◆ **Required work**:
All lines before the one containing "focal_mm: 28", plus that line itself, are to be printed exactly as they appear below.

Listed entries: Begin

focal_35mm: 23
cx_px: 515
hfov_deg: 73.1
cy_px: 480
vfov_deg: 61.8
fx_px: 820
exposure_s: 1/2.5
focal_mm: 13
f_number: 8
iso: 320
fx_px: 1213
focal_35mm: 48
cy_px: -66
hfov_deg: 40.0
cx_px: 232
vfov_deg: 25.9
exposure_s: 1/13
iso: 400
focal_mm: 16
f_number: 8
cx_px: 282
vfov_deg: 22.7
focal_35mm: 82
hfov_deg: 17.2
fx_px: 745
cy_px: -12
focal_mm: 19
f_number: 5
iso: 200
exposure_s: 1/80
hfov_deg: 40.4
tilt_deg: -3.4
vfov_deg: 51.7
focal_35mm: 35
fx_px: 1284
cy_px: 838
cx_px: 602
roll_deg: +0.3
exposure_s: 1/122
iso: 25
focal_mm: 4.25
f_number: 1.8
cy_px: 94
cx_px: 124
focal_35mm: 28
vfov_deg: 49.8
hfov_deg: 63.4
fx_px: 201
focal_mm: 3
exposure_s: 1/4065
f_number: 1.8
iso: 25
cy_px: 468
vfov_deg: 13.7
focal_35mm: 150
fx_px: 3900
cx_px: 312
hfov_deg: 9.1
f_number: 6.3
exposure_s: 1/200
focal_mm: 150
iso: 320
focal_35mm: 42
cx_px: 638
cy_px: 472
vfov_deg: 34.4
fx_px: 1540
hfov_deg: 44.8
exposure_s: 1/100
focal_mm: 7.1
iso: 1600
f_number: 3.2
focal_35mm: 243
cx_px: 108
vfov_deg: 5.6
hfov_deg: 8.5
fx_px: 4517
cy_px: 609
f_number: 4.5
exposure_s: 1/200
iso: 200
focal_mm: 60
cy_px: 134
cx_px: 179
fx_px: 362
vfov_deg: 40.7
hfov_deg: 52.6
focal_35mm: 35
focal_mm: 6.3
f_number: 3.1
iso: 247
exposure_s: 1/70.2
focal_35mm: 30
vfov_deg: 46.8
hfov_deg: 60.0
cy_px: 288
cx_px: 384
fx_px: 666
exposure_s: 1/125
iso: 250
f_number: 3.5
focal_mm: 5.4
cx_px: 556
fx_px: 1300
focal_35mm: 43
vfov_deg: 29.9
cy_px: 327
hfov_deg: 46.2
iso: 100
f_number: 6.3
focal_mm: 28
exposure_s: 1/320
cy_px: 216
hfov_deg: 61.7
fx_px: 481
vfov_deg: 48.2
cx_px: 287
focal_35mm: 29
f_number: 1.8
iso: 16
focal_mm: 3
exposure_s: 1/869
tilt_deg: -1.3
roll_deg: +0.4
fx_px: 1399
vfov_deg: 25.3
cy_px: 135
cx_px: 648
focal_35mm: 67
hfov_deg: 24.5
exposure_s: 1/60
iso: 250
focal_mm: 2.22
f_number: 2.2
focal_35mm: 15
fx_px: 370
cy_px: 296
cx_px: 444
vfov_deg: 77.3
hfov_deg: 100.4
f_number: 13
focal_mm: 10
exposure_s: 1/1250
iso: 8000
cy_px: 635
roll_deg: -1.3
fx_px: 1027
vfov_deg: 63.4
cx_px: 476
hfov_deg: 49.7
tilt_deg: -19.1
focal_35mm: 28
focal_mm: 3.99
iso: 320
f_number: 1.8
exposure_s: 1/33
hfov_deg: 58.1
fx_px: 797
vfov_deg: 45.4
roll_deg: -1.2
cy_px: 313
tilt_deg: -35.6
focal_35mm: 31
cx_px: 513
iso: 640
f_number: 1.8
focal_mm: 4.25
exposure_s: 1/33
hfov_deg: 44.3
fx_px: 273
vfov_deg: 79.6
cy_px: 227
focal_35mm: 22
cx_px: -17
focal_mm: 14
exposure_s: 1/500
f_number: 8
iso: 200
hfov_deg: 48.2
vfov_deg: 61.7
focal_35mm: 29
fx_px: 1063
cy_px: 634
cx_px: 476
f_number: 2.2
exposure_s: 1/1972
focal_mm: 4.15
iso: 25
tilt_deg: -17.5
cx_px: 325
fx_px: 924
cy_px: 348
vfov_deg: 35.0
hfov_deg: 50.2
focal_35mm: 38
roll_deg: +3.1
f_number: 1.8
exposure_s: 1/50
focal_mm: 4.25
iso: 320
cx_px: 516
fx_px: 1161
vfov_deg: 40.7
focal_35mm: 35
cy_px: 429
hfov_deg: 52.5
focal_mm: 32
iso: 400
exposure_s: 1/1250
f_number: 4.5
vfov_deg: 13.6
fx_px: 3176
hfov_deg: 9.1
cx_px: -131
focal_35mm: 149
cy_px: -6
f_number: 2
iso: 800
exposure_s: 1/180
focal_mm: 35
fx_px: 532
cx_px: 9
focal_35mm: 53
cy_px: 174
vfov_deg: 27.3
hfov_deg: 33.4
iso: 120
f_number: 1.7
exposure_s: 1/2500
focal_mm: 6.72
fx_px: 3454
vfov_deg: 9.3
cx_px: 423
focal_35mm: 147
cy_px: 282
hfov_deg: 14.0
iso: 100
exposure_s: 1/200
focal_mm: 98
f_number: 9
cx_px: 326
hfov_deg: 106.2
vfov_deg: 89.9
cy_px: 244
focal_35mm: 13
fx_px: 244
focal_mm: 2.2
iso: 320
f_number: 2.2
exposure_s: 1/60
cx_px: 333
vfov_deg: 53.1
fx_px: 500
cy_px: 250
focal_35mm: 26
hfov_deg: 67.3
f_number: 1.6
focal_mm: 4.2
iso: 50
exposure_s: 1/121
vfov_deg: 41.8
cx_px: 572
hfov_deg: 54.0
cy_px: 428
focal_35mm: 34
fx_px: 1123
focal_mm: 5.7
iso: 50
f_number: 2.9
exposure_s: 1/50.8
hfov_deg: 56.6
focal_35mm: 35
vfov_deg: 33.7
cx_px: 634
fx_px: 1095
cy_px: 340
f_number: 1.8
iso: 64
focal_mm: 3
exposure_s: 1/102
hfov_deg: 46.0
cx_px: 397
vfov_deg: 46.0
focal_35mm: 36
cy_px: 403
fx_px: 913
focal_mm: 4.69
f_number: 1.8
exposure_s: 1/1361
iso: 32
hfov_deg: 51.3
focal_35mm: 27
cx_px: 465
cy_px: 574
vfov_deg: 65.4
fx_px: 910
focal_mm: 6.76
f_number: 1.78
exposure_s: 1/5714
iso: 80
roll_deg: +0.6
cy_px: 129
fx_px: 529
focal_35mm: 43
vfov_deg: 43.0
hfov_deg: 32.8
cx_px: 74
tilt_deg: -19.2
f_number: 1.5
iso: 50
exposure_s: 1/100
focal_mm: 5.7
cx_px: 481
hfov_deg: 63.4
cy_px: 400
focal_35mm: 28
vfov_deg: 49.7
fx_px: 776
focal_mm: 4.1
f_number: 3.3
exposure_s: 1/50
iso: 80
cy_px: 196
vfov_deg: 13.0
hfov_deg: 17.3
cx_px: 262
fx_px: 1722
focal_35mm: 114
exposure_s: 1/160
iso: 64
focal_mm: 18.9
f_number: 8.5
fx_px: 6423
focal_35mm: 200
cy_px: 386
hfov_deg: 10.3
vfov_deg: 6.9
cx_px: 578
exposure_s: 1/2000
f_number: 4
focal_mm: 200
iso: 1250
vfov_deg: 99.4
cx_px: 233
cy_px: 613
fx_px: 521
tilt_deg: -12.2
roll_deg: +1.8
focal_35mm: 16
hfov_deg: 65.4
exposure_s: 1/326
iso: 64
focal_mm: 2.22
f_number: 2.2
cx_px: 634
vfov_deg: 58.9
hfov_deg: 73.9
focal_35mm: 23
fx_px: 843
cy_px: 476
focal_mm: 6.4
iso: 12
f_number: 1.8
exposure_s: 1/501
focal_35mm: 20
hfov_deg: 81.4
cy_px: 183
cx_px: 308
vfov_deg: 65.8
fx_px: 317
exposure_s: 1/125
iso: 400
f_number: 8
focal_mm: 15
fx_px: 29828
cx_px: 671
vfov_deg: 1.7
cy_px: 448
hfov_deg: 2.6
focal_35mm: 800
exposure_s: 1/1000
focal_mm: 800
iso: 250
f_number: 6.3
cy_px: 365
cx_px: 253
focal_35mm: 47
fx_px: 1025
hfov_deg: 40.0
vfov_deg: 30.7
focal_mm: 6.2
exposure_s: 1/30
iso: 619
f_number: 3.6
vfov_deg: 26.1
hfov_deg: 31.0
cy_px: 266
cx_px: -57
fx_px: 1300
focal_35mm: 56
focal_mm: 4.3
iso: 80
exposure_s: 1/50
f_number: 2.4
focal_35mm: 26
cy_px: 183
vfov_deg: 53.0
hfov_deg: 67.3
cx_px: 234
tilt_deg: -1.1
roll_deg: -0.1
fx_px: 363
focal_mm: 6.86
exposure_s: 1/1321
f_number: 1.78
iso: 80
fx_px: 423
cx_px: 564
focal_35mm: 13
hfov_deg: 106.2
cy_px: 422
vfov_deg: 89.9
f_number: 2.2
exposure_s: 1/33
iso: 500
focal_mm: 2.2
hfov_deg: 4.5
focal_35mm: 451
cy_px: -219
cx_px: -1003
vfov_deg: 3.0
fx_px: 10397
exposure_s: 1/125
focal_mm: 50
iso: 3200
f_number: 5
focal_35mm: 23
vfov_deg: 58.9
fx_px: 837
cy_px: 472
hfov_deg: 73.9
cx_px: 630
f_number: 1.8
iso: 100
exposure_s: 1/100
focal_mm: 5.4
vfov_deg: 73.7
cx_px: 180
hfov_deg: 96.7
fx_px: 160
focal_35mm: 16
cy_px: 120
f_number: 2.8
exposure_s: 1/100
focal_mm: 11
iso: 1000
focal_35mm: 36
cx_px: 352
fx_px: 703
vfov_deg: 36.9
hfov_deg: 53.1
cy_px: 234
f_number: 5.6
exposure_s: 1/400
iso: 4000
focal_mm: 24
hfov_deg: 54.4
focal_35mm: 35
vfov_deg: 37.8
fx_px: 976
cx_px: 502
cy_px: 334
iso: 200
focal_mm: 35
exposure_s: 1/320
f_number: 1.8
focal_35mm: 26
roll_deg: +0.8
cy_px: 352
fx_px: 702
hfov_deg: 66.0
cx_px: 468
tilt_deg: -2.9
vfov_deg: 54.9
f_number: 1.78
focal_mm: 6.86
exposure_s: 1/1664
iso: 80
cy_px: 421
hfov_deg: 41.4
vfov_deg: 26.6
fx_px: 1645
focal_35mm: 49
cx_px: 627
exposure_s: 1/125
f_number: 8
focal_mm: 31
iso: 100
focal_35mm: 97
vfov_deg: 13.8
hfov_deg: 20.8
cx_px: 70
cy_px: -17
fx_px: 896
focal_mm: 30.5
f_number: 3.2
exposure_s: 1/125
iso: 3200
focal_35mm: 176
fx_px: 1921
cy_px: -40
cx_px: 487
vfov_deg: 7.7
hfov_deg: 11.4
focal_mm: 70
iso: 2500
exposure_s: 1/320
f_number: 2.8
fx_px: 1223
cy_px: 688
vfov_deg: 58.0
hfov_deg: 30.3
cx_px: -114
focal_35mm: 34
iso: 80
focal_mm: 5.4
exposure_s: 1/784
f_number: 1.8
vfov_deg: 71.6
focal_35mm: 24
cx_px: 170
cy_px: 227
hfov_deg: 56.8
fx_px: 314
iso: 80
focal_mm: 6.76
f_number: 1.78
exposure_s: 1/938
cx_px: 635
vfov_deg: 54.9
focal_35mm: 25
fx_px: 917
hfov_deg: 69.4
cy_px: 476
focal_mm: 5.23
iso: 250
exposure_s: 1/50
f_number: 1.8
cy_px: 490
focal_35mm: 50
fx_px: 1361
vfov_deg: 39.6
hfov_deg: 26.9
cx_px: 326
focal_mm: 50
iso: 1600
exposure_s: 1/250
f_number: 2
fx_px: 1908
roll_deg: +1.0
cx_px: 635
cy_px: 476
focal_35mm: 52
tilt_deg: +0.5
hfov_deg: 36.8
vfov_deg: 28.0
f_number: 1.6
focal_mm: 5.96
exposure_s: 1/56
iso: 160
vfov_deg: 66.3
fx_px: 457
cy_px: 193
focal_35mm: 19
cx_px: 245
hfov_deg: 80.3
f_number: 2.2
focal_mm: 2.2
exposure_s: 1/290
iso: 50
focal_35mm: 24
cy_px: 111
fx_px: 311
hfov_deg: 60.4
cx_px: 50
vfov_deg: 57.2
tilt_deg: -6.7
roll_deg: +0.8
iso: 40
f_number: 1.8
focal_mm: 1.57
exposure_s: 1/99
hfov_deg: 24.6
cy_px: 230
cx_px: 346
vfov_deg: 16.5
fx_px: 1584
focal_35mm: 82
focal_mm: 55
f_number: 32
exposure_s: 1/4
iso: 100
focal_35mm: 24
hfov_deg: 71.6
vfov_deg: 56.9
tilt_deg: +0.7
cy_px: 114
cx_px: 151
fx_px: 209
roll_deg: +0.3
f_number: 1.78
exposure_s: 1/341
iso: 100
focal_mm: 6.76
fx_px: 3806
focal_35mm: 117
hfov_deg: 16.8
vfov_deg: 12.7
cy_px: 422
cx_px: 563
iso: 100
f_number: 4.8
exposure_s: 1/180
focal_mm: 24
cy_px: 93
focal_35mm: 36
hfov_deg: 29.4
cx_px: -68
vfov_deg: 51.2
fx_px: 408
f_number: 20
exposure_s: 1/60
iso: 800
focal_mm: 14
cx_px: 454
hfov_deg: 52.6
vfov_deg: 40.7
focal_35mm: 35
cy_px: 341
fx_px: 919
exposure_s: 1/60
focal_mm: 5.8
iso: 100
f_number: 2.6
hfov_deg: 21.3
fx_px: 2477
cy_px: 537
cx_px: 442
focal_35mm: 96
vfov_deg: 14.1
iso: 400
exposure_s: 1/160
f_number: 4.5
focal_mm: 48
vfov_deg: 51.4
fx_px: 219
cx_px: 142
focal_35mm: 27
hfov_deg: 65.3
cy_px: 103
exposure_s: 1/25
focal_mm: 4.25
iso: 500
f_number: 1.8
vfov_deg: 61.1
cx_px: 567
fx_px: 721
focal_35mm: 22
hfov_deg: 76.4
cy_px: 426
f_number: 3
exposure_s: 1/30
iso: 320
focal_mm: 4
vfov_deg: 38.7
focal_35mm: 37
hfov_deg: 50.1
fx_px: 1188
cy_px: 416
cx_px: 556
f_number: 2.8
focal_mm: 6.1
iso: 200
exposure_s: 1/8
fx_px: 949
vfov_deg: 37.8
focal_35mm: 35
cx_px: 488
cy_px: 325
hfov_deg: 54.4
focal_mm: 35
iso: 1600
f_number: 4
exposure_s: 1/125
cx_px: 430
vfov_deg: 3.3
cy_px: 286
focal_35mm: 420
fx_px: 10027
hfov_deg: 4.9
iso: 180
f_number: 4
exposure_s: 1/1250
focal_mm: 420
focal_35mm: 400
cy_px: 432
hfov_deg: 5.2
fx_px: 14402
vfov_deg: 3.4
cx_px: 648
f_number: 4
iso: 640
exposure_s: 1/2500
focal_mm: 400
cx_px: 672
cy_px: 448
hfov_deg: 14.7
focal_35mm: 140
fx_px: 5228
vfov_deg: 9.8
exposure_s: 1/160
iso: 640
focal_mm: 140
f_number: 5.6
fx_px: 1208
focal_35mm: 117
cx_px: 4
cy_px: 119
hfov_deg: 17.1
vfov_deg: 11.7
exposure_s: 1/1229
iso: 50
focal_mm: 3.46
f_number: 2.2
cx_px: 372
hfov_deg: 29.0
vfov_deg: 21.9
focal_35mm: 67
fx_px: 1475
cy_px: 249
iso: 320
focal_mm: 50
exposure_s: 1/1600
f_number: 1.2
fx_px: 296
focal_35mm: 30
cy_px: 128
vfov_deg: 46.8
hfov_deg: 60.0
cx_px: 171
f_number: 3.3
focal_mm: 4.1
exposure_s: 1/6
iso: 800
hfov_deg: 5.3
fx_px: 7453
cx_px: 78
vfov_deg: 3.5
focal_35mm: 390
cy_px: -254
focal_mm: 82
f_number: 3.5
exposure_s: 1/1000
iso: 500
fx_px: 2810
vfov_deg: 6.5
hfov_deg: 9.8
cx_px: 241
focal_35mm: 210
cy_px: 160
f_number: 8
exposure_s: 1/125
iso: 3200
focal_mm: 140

Listed entries: End

◆ **Exercise output**:
focal_35mm: 23
cx_px: 515
hfov_deg: 73.1
cy_px: 480
vfov_deg: 61.8
fx_px: 820
exposure_s: 1/2.5
focal_mm: 13
f_number: 8
iso: 320
fx_px: 1213
focal_35mm: 48
cy_px: -66
hfov_deg: 40.0
cx_px: 232
vfov_deg: 25.9
exposure_s: 1/13
iso: 400
focal_mm: 16
f_number: 8
cx_px: 282
vfov_deg: 22.7
focal_35mm: 82
hfov_deg: 17.2
fx_px: 745
cy_px: -12
focal_mm: 19
f_number: 5
iso: 200
exposure_s: 1/80
hfov_deg: 40.4
tilt_deg: -3.4
vfov_deg: 51.7
focal_35mm: 35
fx_px: 1284
cy_px: 838
cx_px: 602
roll_deg: +0.3
exposure_s: 1/122
iso: 25
focal_mm: 4.25
f_number: 1.8
cy_px: 94
cx_px: 124
focal_35mm: 28
vfov_deg: 49.8
hfov_deg: 63.4
fx_px: 201
focal_mm: 3
exposure_s: 1/4065
f_number: 1.8
iso: 25
cy_px: 468
vfov_deg: 13.7
focal_35mm: 150
fx_px: 3900
cx_px: 312
hfov_deg: 9.1
f_number: 6.3
exposure_s: 1/200
focal_mm: 150
iso: 320
focal_35mm: 42
cx_px: 638
cy_px: 472
vfov_deg: 34.4
fx_px: 1540
hfov_deg: 44.8
exposure_s: 1/100
focal_mm: 7.1
iso: 1600
f_number: 3.2
focal_35mm: 243
cx_px: 108
vfov_deg: 5.6
hfov_deg: 8.5
fx_px: 4517
cy_px: 609
f_number: 4.5
exposure_s: 1/200
iso: 200
focal_mm: 60
cy_px: 134
cx_px: 179
fx_px: 362
vfov_deg: 40.7
hfov_deg: 52.6
focal_35mm: 35
focal_mm: 6.3
f_number: 3.1
iso: 247
exposure_s: 1/70.2
focal_35mm: 30
vfov_deg: 46.8
hfov_deg: 60.0
cy_px: 288
cx_px: 384
fx_px: 666
exposure_s: 1/125
iso: 250
f_number: 3.5
focal_mm: 5.4
cx_px: 556
fx_px: 1300
focal_35mm: 43
vfov_deg: 29.9
cy_px: 327
hfov_deg: 46.2
iso: 100
f_number: 6.3
focal_mm: 28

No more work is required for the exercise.